Malaysia's government said Tuesday that a piece of debris found on Thailand's southern coast was not from missing Malaysia Airlines flight MH370.
The announcement appeared to end speculation about a link to the doomed aircraft, coming a day after Japanese firm Mitsubishi Heavy Industries said the metal panel was probably from a rocket it manufactured.
Malaysia's transport ministry said a team of experts from the government and Malaysia Airlines had examined the debris in Thailand.
"From their detailed report, they have ascertained that the part assembly number, wire bundle number and bolts part number do not match those of a Boeing 777," a transport ministry statement said.

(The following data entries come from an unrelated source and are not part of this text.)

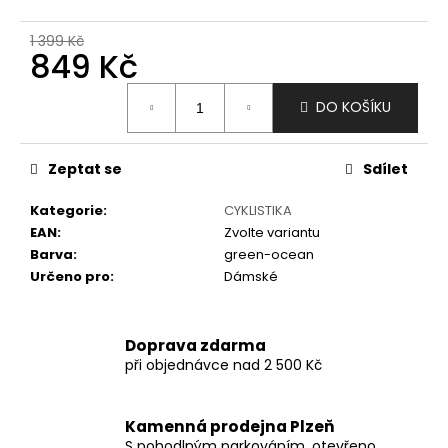
č
u
1 399 Kč
j
849 Kč
e
m
Měrná
DO KOŠÍKU
e
cena:
Zeptat se
Sdílet
Kategorie
:
CYKLISTIKA
EAN
:
Zvolte variantu
Barva
:
green-ocean
Určeno pro
:
Dámské
Doprava zdarma
při objednávce nad 2 500 Kč
Kamenná prodejna Plzeň
S pohodlným parkováním, otevřeno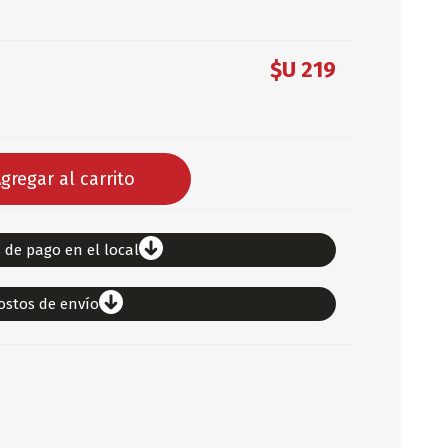
DEPORTES
$U 219
ARTICULOS DE ALM
COTILLON
COMESTIBLES
GLOBOS
gregar al carrito
SERPENTINA
ACCESORIOS
PAPEL PICADO
 de pago en el local
DIFRACES
CARETAS
ostos de envío
DIA DEL NIÑO
DIA DEL PADRE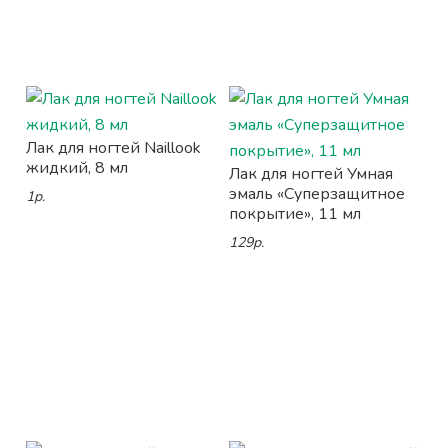
Лак для ногтей Naillook
жидкий, 8 мл
Лак для ногтей Умная
эмаль «Суперзащитное
1р.
покрытие», 11 мл
129р.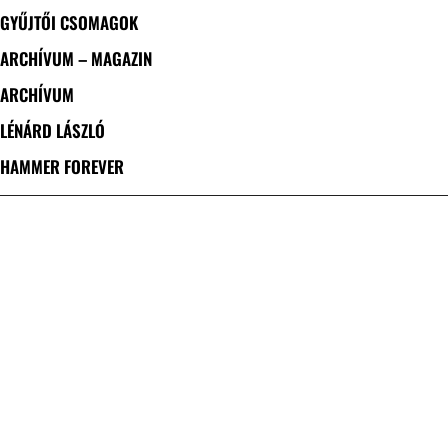
GYŰJTŐI CSOMAGOK
ARCHÍVUM – MAGAZIN
ARCHÍVUM
LÉNÁRD LÁSZLÓ
HAMMER FOREVER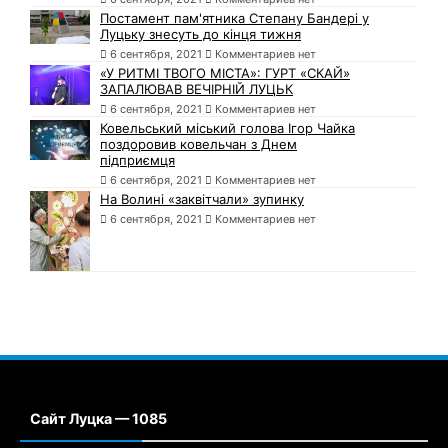
Постамент пам'ятника Степану Бандері у
Луцьку знесуть до кінця тижня
6 сентября, 2021
Комментариев нет
«У РИТМІ ТВОГО МІСТА»: ГУРТ «СКАЙ»
ЗАПАЛЮВАВ ВЕЧІРНІЙ ЛУЦЬК
6 сентября, 2021
Комментариев нет
Ковельський міський голова Ігор Чайка
поздоровив ковельчан з Днем
підприємця
6 сентября, 2021
Комментариев нет
На Волині «заквітчали» зупинку
6 сентября, 2021
Комментариев нет
Сайт Луцка — 1085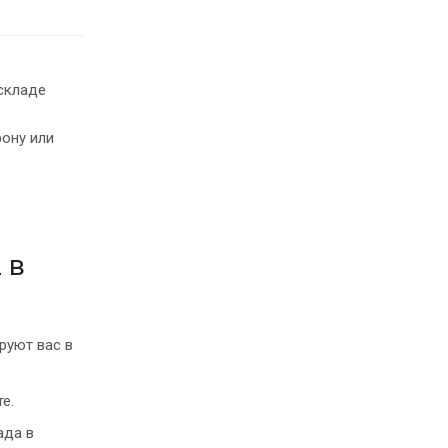
складе
ону или
 в
руют вас в
е.
ада в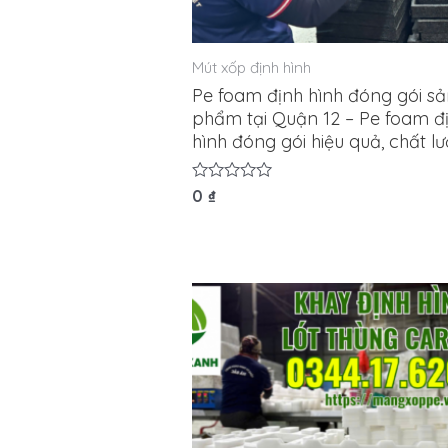
Mút xốp định hình
Pe foam định hình đóng gói s
phẩm tại Quận 12 – Pe foam đ
hình đóng gói hiệu quả, chất l
Được
0
₫
xếp
hạng
0
5
sao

Saturday's find of the debris stirred speculation it may be part of MH370, a Boeing 777 that vanished on March 8, 2014 with 239 people on board en route from Kuala Lumpur to Beijing.
Investigators believe the plane went down in a remote part of the Indian Ocean, though the cause of the disappearance remains a mystery.
Last July a two-metre-long wing part known as a flaperon washed up on a beach on the French-held Indian Ocean island of Reunion, thousands of kilometres from Thailand.
French authorities subsequently confirmed it was from MH370.
Nothing further has been found despite an extensive Indian Ocean search.
On Monday Mitsubishi Heavy Industries said images of the debris found in the Gulf of Thailand featured serial numbers indicating it may be from a rocket it made for launching satellites.